Farfetch shares plummet as cost of ambitious investment is revealed
Farfetch shares are more than a quarter down from where they were this time last week with the luxury e-tailer’s stock price hitting $5.70. That’s an all-time low and well down on the $70+ they traded at early last year. And the reason? The company held a capital markets day on Thursday and the cost of its ambitious plans didn’t seem to please its investors.
Its growth-focused link-ups with big names such as Richemont will cost it around $170 million and with the stock market often having a ‘profit now’ mentality, it’s no surprise that the shares fell.
But there was also good news in the presentation with expectations of a return to sales growth next year following a Q3 sales decline. Meanwhile, gross merchandise value (GMV) could rise 22% to almost $5 billion by the end of next year and it could double by 2025, despite expectations of a drop close to 7% this year.
Around $500 million in GMV for 2023 will come as it works with other businesses.
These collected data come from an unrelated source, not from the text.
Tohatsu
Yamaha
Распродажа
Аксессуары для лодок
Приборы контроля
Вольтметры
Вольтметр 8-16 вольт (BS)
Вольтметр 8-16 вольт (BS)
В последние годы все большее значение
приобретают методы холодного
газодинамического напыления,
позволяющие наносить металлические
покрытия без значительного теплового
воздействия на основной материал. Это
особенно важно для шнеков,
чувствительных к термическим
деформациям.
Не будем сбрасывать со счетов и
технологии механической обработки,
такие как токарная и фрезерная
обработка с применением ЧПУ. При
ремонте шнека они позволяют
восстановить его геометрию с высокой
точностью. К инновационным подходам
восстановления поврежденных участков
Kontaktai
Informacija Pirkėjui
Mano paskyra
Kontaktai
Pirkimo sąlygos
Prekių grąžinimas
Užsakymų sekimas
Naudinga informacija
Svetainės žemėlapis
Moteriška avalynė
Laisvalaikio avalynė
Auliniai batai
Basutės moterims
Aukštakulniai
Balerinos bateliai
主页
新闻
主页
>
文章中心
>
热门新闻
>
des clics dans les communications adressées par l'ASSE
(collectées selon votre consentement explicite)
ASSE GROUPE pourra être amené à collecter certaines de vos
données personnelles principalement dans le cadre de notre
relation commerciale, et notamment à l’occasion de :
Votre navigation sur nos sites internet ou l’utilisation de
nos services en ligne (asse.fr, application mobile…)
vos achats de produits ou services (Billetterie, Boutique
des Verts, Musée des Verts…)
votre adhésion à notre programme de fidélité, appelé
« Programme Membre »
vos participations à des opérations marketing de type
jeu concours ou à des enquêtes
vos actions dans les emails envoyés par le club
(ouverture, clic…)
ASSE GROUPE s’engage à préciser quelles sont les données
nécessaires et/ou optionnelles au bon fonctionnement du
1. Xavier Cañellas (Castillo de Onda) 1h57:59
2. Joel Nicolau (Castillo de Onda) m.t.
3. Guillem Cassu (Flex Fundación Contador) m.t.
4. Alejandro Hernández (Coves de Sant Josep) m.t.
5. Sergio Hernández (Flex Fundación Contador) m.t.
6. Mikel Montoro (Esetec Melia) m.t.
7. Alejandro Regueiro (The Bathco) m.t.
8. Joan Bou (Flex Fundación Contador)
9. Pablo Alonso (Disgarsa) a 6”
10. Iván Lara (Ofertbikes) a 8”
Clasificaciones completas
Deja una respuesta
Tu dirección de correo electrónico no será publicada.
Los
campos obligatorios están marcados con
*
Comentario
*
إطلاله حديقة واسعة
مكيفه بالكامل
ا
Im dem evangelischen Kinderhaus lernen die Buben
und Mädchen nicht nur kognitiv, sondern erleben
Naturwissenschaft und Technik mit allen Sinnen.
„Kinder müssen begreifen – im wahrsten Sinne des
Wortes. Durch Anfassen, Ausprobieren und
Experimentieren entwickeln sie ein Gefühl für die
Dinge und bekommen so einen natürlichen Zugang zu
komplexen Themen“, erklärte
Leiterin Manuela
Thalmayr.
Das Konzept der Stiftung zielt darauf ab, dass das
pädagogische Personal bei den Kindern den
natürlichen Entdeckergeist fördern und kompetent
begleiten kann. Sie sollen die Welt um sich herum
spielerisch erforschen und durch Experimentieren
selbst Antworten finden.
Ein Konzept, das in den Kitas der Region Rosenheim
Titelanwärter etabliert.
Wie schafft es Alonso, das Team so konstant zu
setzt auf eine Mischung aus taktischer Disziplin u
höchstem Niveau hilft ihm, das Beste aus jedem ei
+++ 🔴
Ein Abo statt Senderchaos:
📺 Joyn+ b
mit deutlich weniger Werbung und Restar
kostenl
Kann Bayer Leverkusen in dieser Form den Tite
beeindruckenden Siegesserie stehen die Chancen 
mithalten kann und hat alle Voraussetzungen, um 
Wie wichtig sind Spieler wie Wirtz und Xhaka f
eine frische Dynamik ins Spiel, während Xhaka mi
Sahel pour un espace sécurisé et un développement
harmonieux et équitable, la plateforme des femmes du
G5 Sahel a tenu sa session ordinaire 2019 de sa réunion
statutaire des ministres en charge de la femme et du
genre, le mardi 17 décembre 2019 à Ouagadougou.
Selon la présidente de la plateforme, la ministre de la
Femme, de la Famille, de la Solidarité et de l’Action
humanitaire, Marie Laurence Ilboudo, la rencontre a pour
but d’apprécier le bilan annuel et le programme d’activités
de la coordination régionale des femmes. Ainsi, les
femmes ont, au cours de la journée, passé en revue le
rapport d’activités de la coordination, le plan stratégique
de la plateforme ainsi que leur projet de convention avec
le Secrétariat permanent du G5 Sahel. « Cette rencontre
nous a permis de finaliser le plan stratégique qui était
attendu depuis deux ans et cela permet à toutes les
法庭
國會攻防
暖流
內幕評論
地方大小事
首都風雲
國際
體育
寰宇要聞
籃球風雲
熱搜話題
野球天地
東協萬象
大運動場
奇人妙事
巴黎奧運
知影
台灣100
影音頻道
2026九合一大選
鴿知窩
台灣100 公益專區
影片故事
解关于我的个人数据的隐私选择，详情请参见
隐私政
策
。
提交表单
For instance, it’s buying an almost-half stake in Richemont’s Yoox Net-A-Porter and is also working with retailers and brands to power their signature webstores, including Bergdorf Goodman, Harrods, Thom Browne and Ferragamo.
Harrods’ CIO Andreas Efstathiou said that “Farfetch has been a strong partner. We selected [it] due to their Software as a Service Platform whilst allowing us the capabilities to enhance our front end with FPS, moving away from a complex in-house stack of multiple vendors and has made economic sense to Harrods. Their experience in Luxury and willingness to mature their platform for multicategory has been essential in our partnership”.
Farfetch also quoted the example of French brand Ami that uses its Platform Solutions offer. It said the label saw a 58% compound annual growth rate in revenue, 44% of revenue from non-European markets, up from 27% when the partnership started, and increased shipping from 25 to 190 locations.
As well as absorbing YNAP, the Richemont link-up will also see that firm’s brands using the Farfetch marketplace. That will boost the e-tailer’s brands offer and particularly its presence in hard luxury, which chief marketplace officer Edward Sabbagh said is a “huge opportunity”.
The partnership gives it deeper exposure to Richemont’s Cartier, Van Cleef & Arpels and Buccellati brands and jewellery has been a star category for ultra-affluent online shoppers in recent years.
The integration of all of the Richemont brands will take several years but should represent a massive business stream in future and justifies that rapid targeted jump to $10 billion in GMV by 2025.